Good morning. Here in Britain, the election campaign rumbles on, but has been thrown into sharp relief by a terrorist attack which killed a policeman and left two injured, on Champs-Élysées, for which Islamic State have claimed responsibility. The attacker was shot by police.
The major presidential campaigns have suspended their campaigns for a day as a mark of respect. But inevitably, the question will be asked: what impact will this have on the campaign?
A consistent pattern of French politics in recent times has been that high-profile acts of criminality have boosted Marine Le Pen by a few points in the polls. That goes not only for terror attacks by jihadists but terror attacks by far-right activists, too, as well as heists and riots.
The big question is whether those jumps are caused by differential abstention in polling respondents – that is, a high-profile crime occurs, National Front supporters get excited and the rest decline to answer polls – or if the effect has real world implications.

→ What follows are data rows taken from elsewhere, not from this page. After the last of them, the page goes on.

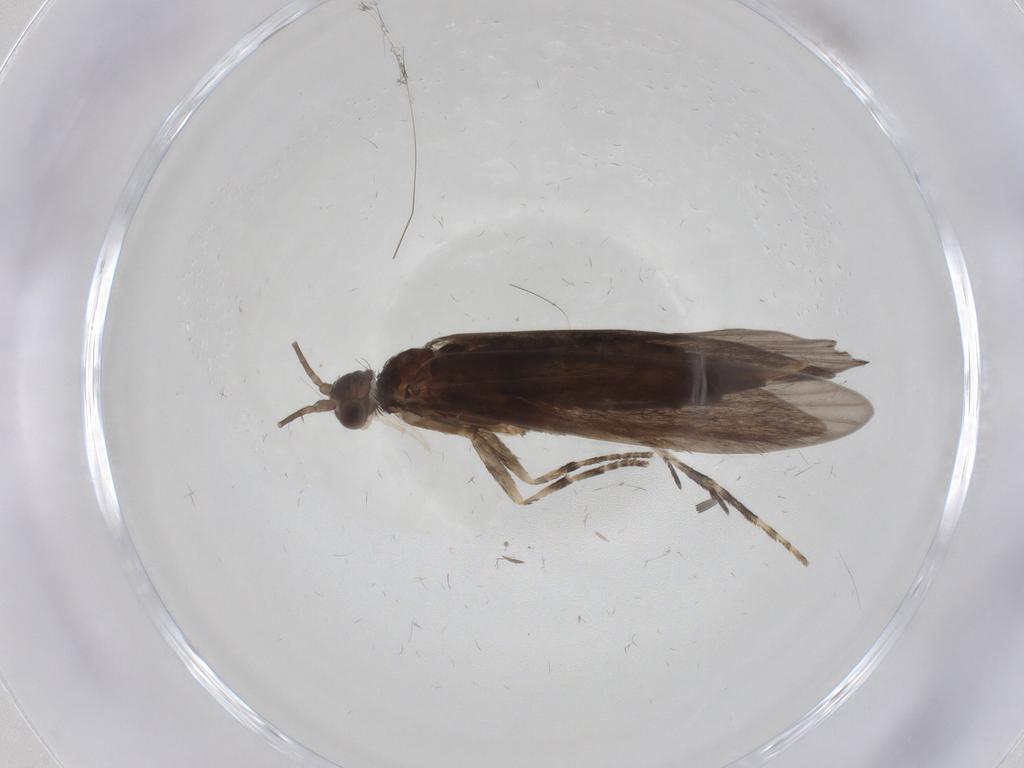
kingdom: Animalia
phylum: Arthropoda
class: Insecta
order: Trichoptera
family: Xiphocentronidae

If the latter is the case, that means that Le Pen’s recent slide in the polls may be reversed when France votes in the first round on Sunday, getting her through to the run-off.
But the more important thing may be what it does to the identity of her rival. François Fillon, of the mainstream right, has also tended to benefit in the polls after these incidents. That Closer is reporting that he had an affair with an aide may finally dent his support with conservative Catholics, whose votes are keeping him in contention.
But if not, a run-off between Marine Le Pen and a scandal-ridden François Fillon – the weakest opponent of the three she could face according to the polls – suddenly looks worryingly plausible.